Because it is so, governments across the U.S. are improving their civil service systems, pushed by public demand for new approaches to old problems and the need to quit putting process over purpose. Today, civil service is a byzantine system of myriad classifications, compensation system that awards pay raises despite performance and volumes of rules and regulations.
No Political Litmus Test
That’s why calls for improvements to civil service systems aren’t some right wing agenda. It’s an agenda item for politicians of all stripes, including the Obama Administration and the always liberal San Francisco government.
According to San Francisco Mayor Gavin Newsom, civil service reform must:
Respond to a changing workforce by modernizing the classification plan “to create broader and more dynamic definitions of work which better reflect technology’s influence and the changing service needs of the city.”
Engineer more efficient civil service hiring processes to speed up hiring of employees.
Focus on performance to inspire excellence in a healthy personnel system.
Open doors to career development to provide adequate training and professional development.
Rationalize separation procedures so removing poor performing employees doesn’t take extended period of times.
Modernize and simplify the governance of our personnel system.
Paying for Results
Meanwhile, John Berry, director of the Office of Personnel Management, said the Obama Administration is “laying the groundwork for the reform effort” by focusing on similar themes to Mayor Newsom –performance accountability, pay flexibility and professional training.
He said that overhauling the categories of government classifications – a serious need in Memphis and Shelby County Governments – would end the “paper-pushing operation” for a “much different workforce today, a higher-educated workforce tackling very sophisticated problems.” He said that the current rigid job classification system should be improved to allow employees more movement within agencies.

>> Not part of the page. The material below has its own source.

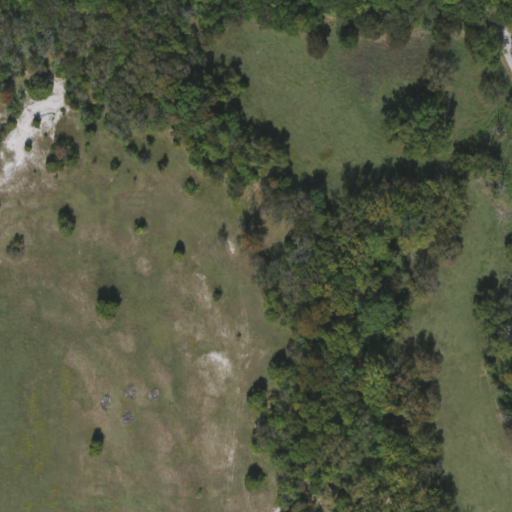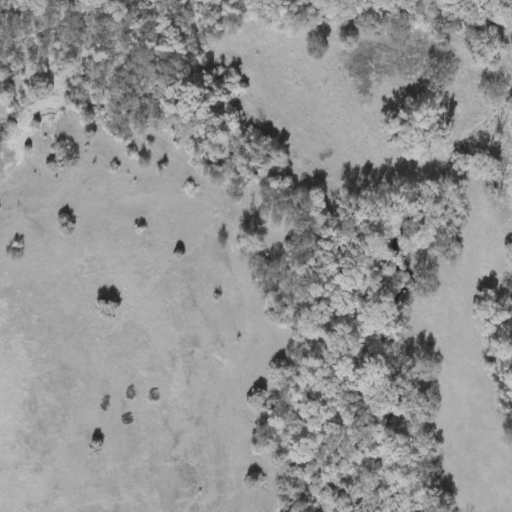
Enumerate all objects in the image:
road: (497, 30)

Mr. Berry has abandoned the use of the phrase, “pay for performance,” because federal employees consider it heresy, but said he wants a system that focuses more on results than process and links individuals’ actions to agency goals. He said that Washington – we could substitute Memphis and Shelby County – needs to “convince the taxpayer that we are holding ourselves accountable to produce results.”
In the end, changes in civil service will give employees greater freedom. “I’m a strong proponent of breaking the chain to the desk and breaking the chain to the time clock,” he said. Government needs to “move in a direction to empower and trust our employees to get the job done…and not focus so much on where they’re sitting and what hours they’re sitting there. “ In other words, it’s all about managing performance, and it’s rare within government for the high-performing employees to complain about being judged on this basis.
Victimized by the System
He said an executive order is needed for an attack on the dysfunctional system, and it’s a goal needed for our community as well. And whether they know it or not, union members are victims of a civil service system that treats them as a commodity and rather than integral parts of a progressive system of government.

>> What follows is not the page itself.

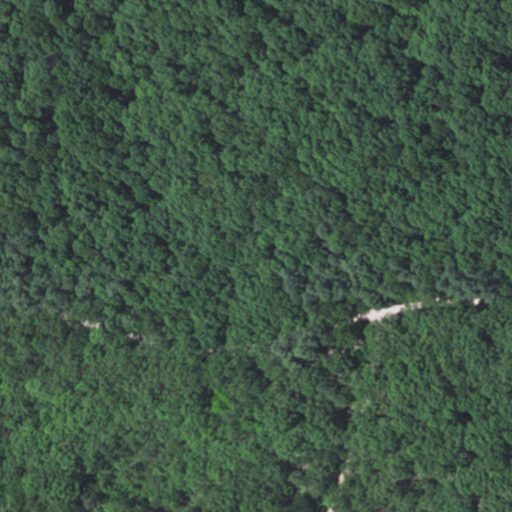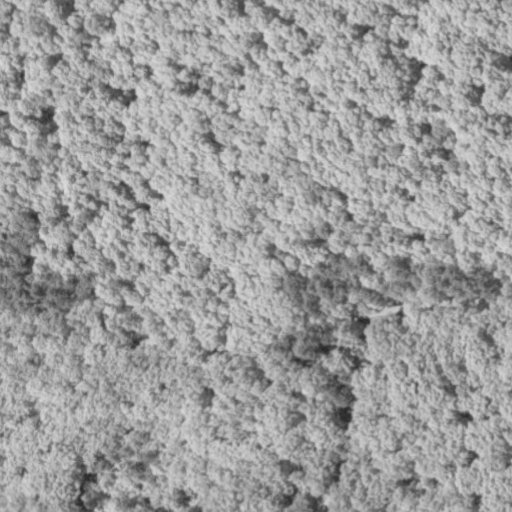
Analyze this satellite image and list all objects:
road: (255, 351)
road: (395, 399)
road: (337, 418)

There will be the customary cries from union leaders and even editorial writers that civil service ensures a nonpolitical environment for public servants. Of course, even the most naïve observer of local government knows that is a red herring, and the best course of action for public employees is to operate within a better system that proves to taxpayers that they are serious about their jobs and even more serious about delivering the results that are needed to turn this city around.
In the end, it’s not really about reforming civil service. It’s really about reforming government itself.